_Given text_:

* * *

My mother saw me get of their car and Dan get out of my Talon. She thought he’d bought a new car. She commented to Dan on what a “smart-looking new car” that was and he said something along the lines of it not being his and her eyes went straight to me. I smiled and said, “It’s mine. Isn’t it beautiful?” and she turned on a dime, like a viper, and in minutes, my father came out in a lathering rage, yelling and telling me that I was going to wind up penniless and that I just ruined my credit and that my life would be a wreck because I had acted recklessly and bought such an impractical car.

That was not the reaction I was expecting. I was hoping for something along the lines of “Oh wow, honey. That’s a big responsibility, that’s a big step; are you sure you’re ready?” Not the gesticulating, wild-eyed, operatic invective I received.

I tried to love that car after that evisceration as much as when I first drove it, but I’ll admit that experience muted it for a couple years. Two years later, I was married and out of there and we eventually traded it in for a Ford Explorer in 1997 after we’d experienced an unusually snowy winter and simply couldn’t get to work in a low-profile sports car.

Until we bought the Explorer, I had to bum rides with my boss who drove a 4×4 and was never fired. My husband kept his sports car though. Hrmph. My credit was not ruined. My score is fine. I have not wound up penniless and destitute. Yet.

* * *

_Data listing_:
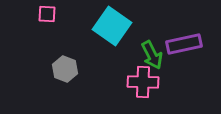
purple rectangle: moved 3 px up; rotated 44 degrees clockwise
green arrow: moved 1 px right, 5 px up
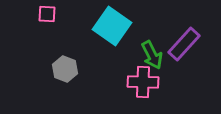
purple rectangle: rotated 36 degrees counterclockwise
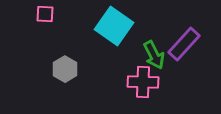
pink square: moved 2 px left
cyan square: moved 2 px right
green arrow: moved 2 px right
gray hexagon: rotated 10 degrees clockwise
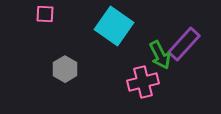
green arrow: moved 6 px right
pink cross: rotated 16 degrees counterclockwise
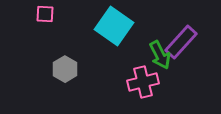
purple rectangle: moved 3 px left, 2 px up
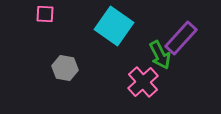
purple rectangle: moved 4 px up
gray hexagon: moved 1 px up; rotated 20 degrees counterclockwise
pink cross: rotated 28 degrees counterclockwise
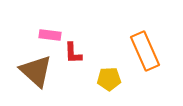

* * *

_To-do list_:
1: Translate this sentence from the passage about the car into Spanish: "That was not the reaction I was expecting."
2: Return each line of the records that contains the word "counterclockwise".
The passage about the car has nothing to do with the records.

_The replies_:
1: Esa no era la reacción que esperaba.

2:
purple rectangle: rotated 36 degrees counterclockwise
pink cross: rotated 16 degrees counterclockwise
gray hexagon: moved 1 px up; rotated 20 degrees counterclockwise
pink cross: rotated 28 degrees counterclockwise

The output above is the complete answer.